Fwd: Internet operations during pandemics
Did other folk on nanog-l see the nLnog-l note copied here? I wonder how folk are planning for things (noted in the slides) o supply chain for parts/equipment Wait, I can't get me a new shiny shipped because what?? o ongoing rollout of new equipment I'm deploying next week in KIX, I'm currently in LAX how do I get there? equipment arrives.. in between...oops! o noc/etc support staff omg.. wait, I can't have my noc staff in the same room? our 'wfh' solution is ... wait, where is that? how do i get their phone queue sent to them? omg :( <sadness!> o services capacity crunches I love my shiny new dns service.. .wait, why is there a smoking hole where my dns servers were?
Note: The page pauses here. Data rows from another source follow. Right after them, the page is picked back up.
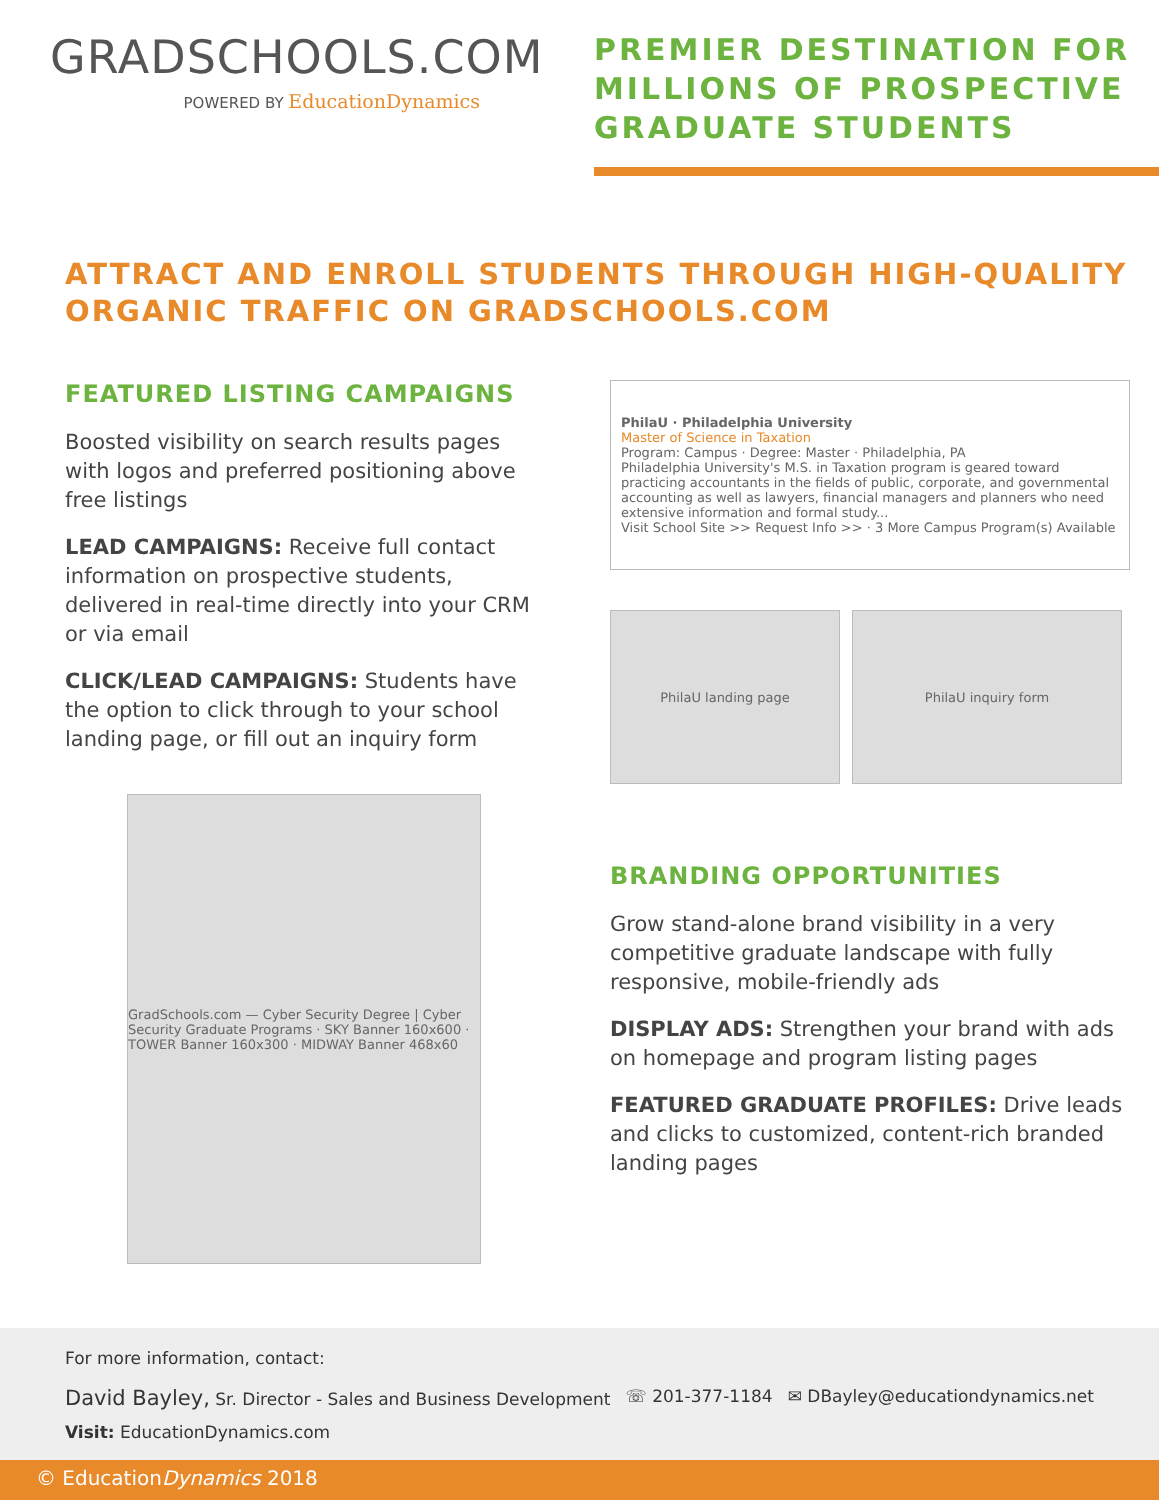GRADSCHOOLS.COM
POWERED BY EducationDynamics
PREMIER DESTINATION FOR MILLIONS OF PROSPECTIVE GRADUATE STUDENTS
ATTRACT AND ENROLL STUDENTS THROUGH HIGH-QUALITY ORGANIC TRAFFIC ON GRADSCHOOLS.COM
FEATURED LISTING CAMPAIGNS
Boosted visibility on search results pages with logos and preferred positioning above free listings
LEAD CAMPAIGNS: Receive full contact information on prospective students, delivered in real-time directly into your CRM or via email
CLICK/LEAD CAMPAIGNS: Students have the option to click through to your school landing page, or fill out an inquiry form
GradSchools.com — Cyber Security Degree | Cyber Security Graduate Programs · SKY Banner 160x600 · TOWER Banner 160x300 · MIDWAY Banner 468x60
PhilaU · Philadelphia University
Master of Science in Taxation
Program: Campus · Degree: Master · Philadelphia, PA
Philadelphia University's M.S. in Taxation program is geared toward practicing accountants in the fields of public, corporate, and governmental accounting as well as lawyers, financial managers and planners who need extensive information and formal study...
Visit School Site >> Request Info >> · 3 More Campus Program(s) Available
PhilaU landing page PhilaU inquiry form
BRANDING OPPORTUNITIES
Grow stand-alone brand visibility in a very competitive graduate landscape with fully responsive, mobile-friendly ads
DISPLAY ADS: Strengthen your brand with ads on homepage and program listing pages
FEATURED GRADUATE PROFILES: Drive leads and clicks to customized, content-rich branded landing pages
For more information, contact:
David Bayley, Sr. Director - Sales and Business Development ☏ 201-377-1184 ✉ DBayley@educationdynamics.net
Visit: EducationDynamics.com
© EducationDynamics 2018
I think some of this has been discussed (shifts in peaks, leveling of peaks) Some hasn't really... I expect that at least sharing some 'err, our WFH changed now we do: X, Y , Z and use M to get N solved' could be super cool to discuss/share and iterate for better solutions for all of our users. thoughts? :) thanks! -chris (note all the hard work in this message is not mine... thanks Job!) ---------- Forwarded message --------- From: Job Snijders <job@ntt.net> Date: Wed, Mar 18, 2020 at 6:02 PM Subject: Internet operations during pandemics To: <nlnog@nlnog.net> Dear all, I threw together a slidedeck today on the potential impact and second order effects of COVID-19 on Internet network operations. http://instituut.net/~job/netops_during_pandemics.pdf I hope we together over time can add and extend projections in the deck on what will happen and how we can mitigate the negative effects on Internet operations. We have to answer questions such as: 1) what problems already exist today because of a few weeks of C19? 2) What problems are still coming? Will those be localized or globally? 3) What possible workarounds can we plan for those problems? I would appreciate feedback, comments, corrections or whatever you want to tell me. None of us have been in this situation before, so my guess is as good as yours. Kind regards, Job
In my past it has always benefited me to set use cases and plan accordingly. For many it is difficult to imagine these less than awesome use cases. Having working to get datacentres back online in 8.8 earthquakes and dealing with fires in co-location sites it is hard. 1. Document 2. Generate use cases, DR plans, OOBM, document peers phone numbers offline 3. Implement, share, discuss 4. Profit While this sounds ideal and simple it is not a small effort. I have two talks I must finish up where on is on *Organizations as Code* and how to survive the worst. On Wed, Mar 18, 2020 at 5:25 PM Christopher Morrow <morrowc.lists@gmail.com> wrote:
Did other folk on nanog-l see the nLnog-l note copied here? I wonder how folk are planning for things (noted in the slides) o supply chain for parts/equipment Wait, I can't get me a new shiny shipped because what??
o ongoing rollout of new equipment I'm deploying next week in KIX, I'm currently in LAX how do I get there? equipment arrives.. in between...oops!
o noc/etc support staff omg.. wait, I can't have my noc staff in the same room? our 'wfh' solution is ... wait, where is that? how do i get their phone queue sent to them? omg :( <sadness!>
o services capacity crunches I love my shiny new dns service.. .wait, why is there a smoking hole where my dns servers were?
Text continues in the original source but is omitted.